Meister der Katharinenlegende/Barbaralegende  Triptiek met scenes uit het leven van Job na 1467, olieverf op eikenhout, middenstuk in twee delen 120x90 en 119,5x90, vleugels 120x89.

Op het rechter middenpaneel zit centraal in de voorstelling de welvarende Job met zijn familie aan tafel. Links bovenin spreekt God met de duivel over Jobs volhardend geloof. De duivel krijgt toestemming Job te testen. Rechtsonder zit Gentina Solero, de opdrachtgever van het werk, geknield in een boek (Job?) te lezen. Op het rechterpaneel zit Job in verschillende beklagenswaardige posities. Hij heeft zweren, wordt door zijn vrouw uitgescholden en doet boete. Maar muzikanten troosten hem met hun spel. Enzovoorts.
=-=-=
Opdrachten bij oefening =>
1: Wie is volgens de tekst over het drieluik van Job de opdrachtgever van het werk?
2: Schrijf alsjeblieft het stuk uit de tekst over het drieluik van Job opnieuw op, vanaf "Op het rechter middenpaneel" tot en met "hun spel. Enzovoorts.", en vervang daarin "muzikanten" door "zangers".

Verzamelde gegevens =>
=-=-=
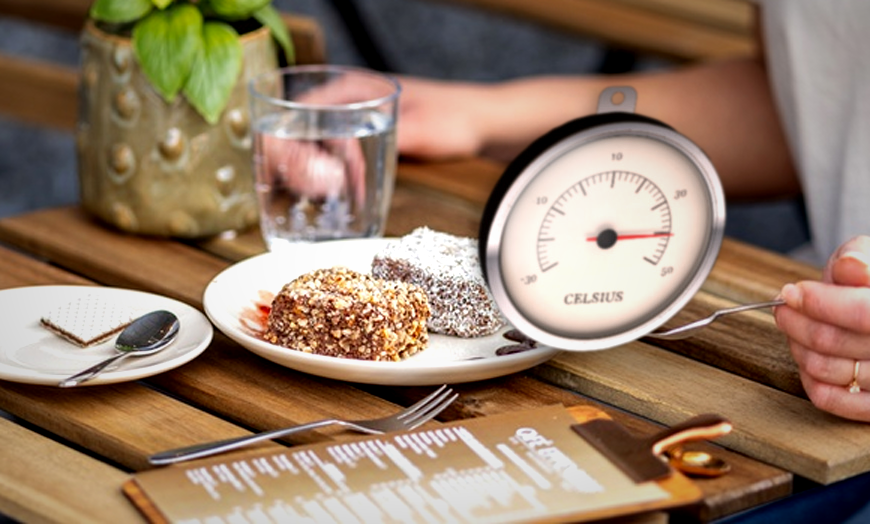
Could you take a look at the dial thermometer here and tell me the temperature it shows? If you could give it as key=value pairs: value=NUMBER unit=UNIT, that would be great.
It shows value=40 unit=°C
=-=-=
Antwoorden per nummer =>
1: Gentina Solero.

2:
Op het rechter middenpaneel zit centraal in de voorstelling de welvarende Job met zijn familie aan tafel. Links bovenin spreekt God met de duivel over Jobs volhardend geloof. De duivel krijgt toestemming Job te testen. Rechtsonder zit Gentina Solero, de opdrachtgever van het werk, geknield in een boek (Job?) te lezen. Op het rechterpaneel zit Job in verschillende beklagenswaardige posities. Hij heeft zweren, wordt door zijn vrouw uitgescholden en doet boete. Maar zangers troosten hem met hun spel. Enzovoorts.